Automate the running of jobs and common user tasks in a Categorization project.

Using Tamr Toolbox to Automate the Categorization Pipeline

You can use the Tamr Toolbox to automate running jobs and common user tasks. Tamr Toolbox is a python library created to provide a simple interface for common interactions with Tamr Core and common data workflows that include Tamr Core. See the Tamr Toolbox documentation.

Before You Begin

Verify the following before completing the procedures in this topic:

At least one Categorization project exists. See Creating a Project.
The project includes at least one dataset, and you have performed schema mapping on the project’s unified dataset. See Adding a Dataset to a Project.
You have run both the Update Unified Dataset and Update Categorizations jobs.

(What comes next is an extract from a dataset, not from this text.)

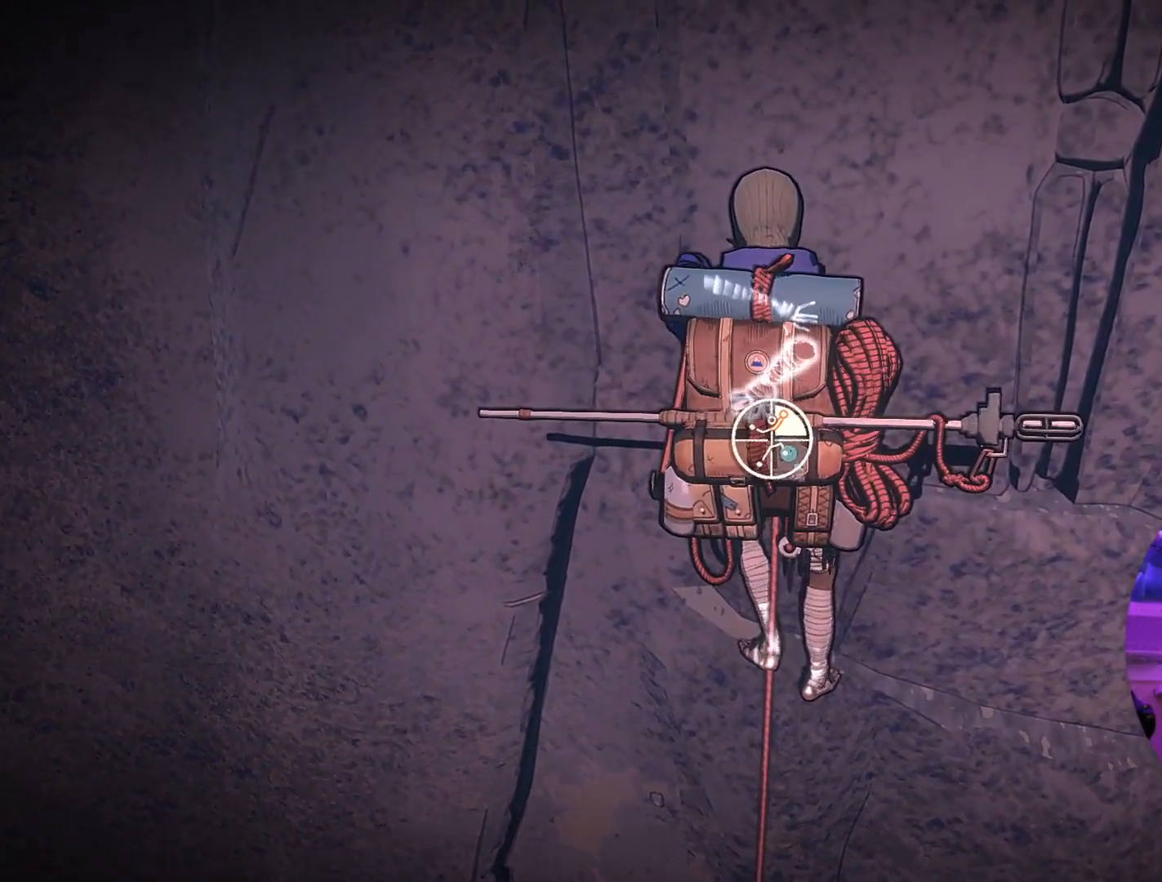
{"buttons": [], "left_stick": "up", "right_stick": "center", "events": [[33, "left_stick", "up-right"], [100, "R1", "up"], [350, "left_stick", "up"]]}
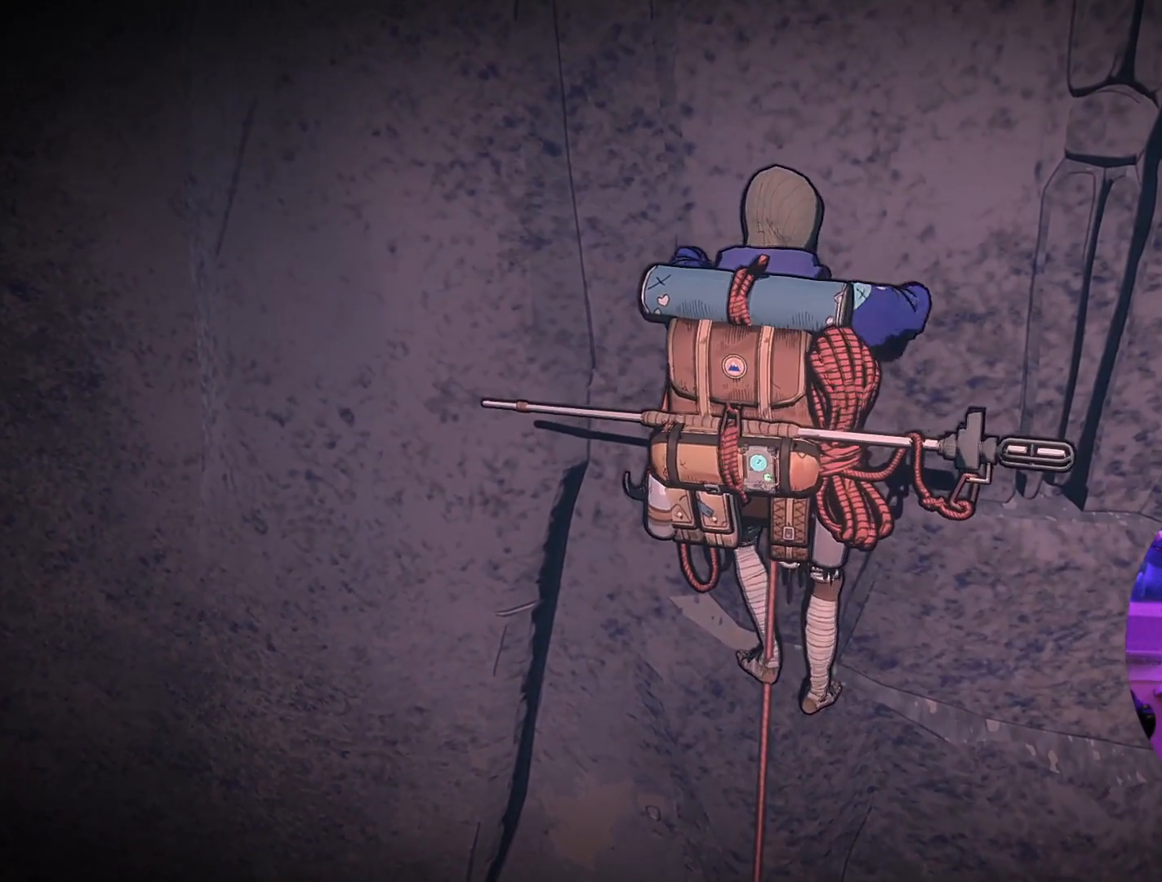
{"buttons": ["R1"], "left_stick": "center", "right_stick": "center", "events": [[317, "R1", "down"], [333, "left_stick", "center"]]}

Updating the Input Datasets

Complete this procedure for each input dataset in your project.

To add an input dataset:

Find the id of your input dataset: GET /v1/datasets
When this API is used with a filter parameter such as name==my-dataset.csv, it returns the dataset definition of the named dataset. From the API response, capture the numeric value after datasets/ from the id of the desired dataset to use as the datasetId in subsequent steps.
(Optional) Delete (truncate) records in the input dataset: DELETE /v1/datasets/{datasetId}/records
Complete this step if you want to remove all records currently in your input dataset and only include source records added during the next step. Use the datasetId you obtained in step 1.
Update existing records and add new records to the input dataset: POST /v1/datasets/{datasetId}:updateRecords?header=false
Update the records of the dataset {datasetId} using the command CREATE for new records and record updates and using the command DELETE to delete individual records. Use the datasetId you obtained in step 1.

Updating and Exporting Record Categorizations

Complete this step after updating your input datasets.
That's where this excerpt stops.